Dataset entries:

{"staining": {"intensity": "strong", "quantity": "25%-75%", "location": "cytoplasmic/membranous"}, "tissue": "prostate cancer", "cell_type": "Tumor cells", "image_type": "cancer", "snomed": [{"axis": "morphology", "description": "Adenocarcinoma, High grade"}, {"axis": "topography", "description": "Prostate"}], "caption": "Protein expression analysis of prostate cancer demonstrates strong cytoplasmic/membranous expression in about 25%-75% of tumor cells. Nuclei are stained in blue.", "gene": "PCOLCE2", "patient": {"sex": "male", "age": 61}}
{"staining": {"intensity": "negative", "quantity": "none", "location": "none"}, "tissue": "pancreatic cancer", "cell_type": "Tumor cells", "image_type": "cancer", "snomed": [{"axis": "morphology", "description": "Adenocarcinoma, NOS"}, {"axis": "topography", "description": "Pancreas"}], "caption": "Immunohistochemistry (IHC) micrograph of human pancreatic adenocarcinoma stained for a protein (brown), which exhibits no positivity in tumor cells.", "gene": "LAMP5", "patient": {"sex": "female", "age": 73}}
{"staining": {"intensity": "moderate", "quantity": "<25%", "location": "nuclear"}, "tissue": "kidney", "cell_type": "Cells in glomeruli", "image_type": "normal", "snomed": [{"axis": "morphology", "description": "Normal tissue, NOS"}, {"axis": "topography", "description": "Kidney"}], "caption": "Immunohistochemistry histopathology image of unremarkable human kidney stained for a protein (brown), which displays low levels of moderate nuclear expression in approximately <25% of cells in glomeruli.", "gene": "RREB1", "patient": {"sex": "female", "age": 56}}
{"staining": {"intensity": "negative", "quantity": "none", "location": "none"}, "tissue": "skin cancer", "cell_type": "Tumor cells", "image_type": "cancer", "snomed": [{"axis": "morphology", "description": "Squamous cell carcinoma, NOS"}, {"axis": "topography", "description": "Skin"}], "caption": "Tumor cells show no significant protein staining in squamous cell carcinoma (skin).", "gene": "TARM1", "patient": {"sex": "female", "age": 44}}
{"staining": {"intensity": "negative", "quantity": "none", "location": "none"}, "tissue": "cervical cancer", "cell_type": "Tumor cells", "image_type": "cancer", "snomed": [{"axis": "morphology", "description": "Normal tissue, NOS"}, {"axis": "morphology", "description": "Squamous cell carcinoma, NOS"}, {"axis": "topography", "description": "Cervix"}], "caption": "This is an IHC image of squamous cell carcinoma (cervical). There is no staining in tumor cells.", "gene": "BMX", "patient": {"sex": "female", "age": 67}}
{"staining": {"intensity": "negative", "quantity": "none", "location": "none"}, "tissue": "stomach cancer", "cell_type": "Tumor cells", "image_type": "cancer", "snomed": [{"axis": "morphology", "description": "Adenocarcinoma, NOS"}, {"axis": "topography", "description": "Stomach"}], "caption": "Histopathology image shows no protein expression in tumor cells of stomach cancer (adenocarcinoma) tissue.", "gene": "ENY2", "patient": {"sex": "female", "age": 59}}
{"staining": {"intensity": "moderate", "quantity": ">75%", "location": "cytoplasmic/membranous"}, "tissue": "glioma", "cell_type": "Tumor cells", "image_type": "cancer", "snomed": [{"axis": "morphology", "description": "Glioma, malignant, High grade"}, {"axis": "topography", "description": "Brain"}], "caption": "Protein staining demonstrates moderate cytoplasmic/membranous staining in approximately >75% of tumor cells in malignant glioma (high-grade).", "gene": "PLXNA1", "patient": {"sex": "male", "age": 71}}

TASK INSTRUCTIONS
Would you retype all of the data exactly as shown?

YOUR RESPONSE
{"staining": {"intensity": "strong", "quantity": "25%-75%", "location": "cytoplasmic/membranous"}, "tissue": "prostate cancer", "cell_type": "Tumor cells", "image_type": "cancer", "snomed": [{"axis": "morphology", "description": "Adenocarcinoma, High grade"}, {"axis": "topography", "description": "Prostate"}], "caption": "Protein expression analysis of prostate cancer demonstrates strong cytoplasmic/membranous expression in about 25%-75% of tumor cells. Nuclei are stained in blue.", "gene": "PCOLCE2", "patient": {"sex": "male", "age": 61}}
{"staining": {"intensity": "negative", "quantity": "none", "location": "none"}, "tissue": "pancreatic cancer", "cell_type": "Tumor cells", "image_type": "cancer", "snomed": [{"axis": "morphology", "description": "Adenocarcinoma, NOS"}, {"axis": "topography", "description": "Pancreas"}], "caption": "Immunohistochemistry (IHC) micrograph of human pancreatic adenocarcinoma stained for a protein (brown), which exhibits no positivity in tumor cells.", "gene": "LAMP5", "patient": {"sex": "female", "age": 73}}
{"staining": {"intensity": "moderate", "quantity": "<25%", "location": "nuclear"}, "tissue": "kidney", "cell_type": "Cells in glomeruli", "image_type": "normal", "snomed": [{"axis": "morphology", "description": "Normal tissue, NOS"}, {"axis": "topography", "description": "Kidney"}], "caption": "Immunohistochemistry histopathology image of unremarkable human kidney stained for a protein (brown), which displays low levels of moderate nuclear expression in approximately <25% of cells in glomeruli.", "gene": "RREB1", "patient": {"sex": "female", "age": 56}}
{"staining": {"intensity": "negative", "quantity": "none", "location": "none"}, "tissue": "skin cancer", "cell_type": "Tumor cells", "image_type": "cancer", "snomed": [{"axis": "morphology", "description": "Squamous cell carcinoma, NOS"}, {"axis": "topography", "description": "Skin"}], "caption": "Tumor cells show no significant protein staining in squamous cell carcinoma (skin).", "gene": "TARM1", "patient": {"sex": "female", "age": 44}}
{"staining": {"intensity": "negative", "quantity": "none", "location": "none"}, "tissue": "cervical cancer", "cell_type": "Tumor cells", "image_type": "cancer", "snomed": [{"axis": "morphology", "description": "Normal tissue, NOS"}, {"axis": "morphology", "description": "Squamous cell carcinoma, NOS"}, {"axis": "topography", "description": "Cervix"}], "caption": "This is an IHC image of squamous cell carcinoma (cervical). There is no staining in tumor cells.", "gene": "BMX", "patient": {"sex": "female", "age": 67}}
{"staining": {"intensity": "negative", "quantity": "none", "location": "none"}, "tissue": "stomach cancer", "cell_type": "Tumor cells", "image_type": "cancer", "snomed": [{"axis": "morphology", "description": "Adenocarcinoma, NOS"}, {"axis": "topography", "description": "Stomach"}], "caption": "Histopathology image shows no protein expression in tumor cells of stomach cancer (adenocarcinoma) tissue.", "gene": "ENY2", "patient": {"sex": "female", "age": 59}}
{"staining": {"intensity": "moderate", "quantity": ">75%", "location": "cytoplasmic/membranous"}, "tissue": "glioma", "cell_type": "Tumor cells", "image_type": "cancer", "snomed": [{"axis": "morphology", "description": "Glioma, malignant, High grade"}, {"axis": "topography", "description": "Brain"}], "caption": "Protein staining demonstrates moderate cytoplasmic/membranous staining in approximately >75% of tumor cells in malignant glioma (high-grade).", "gene": "PLXNA1", "patient": {"sex": "male", "age": 71}}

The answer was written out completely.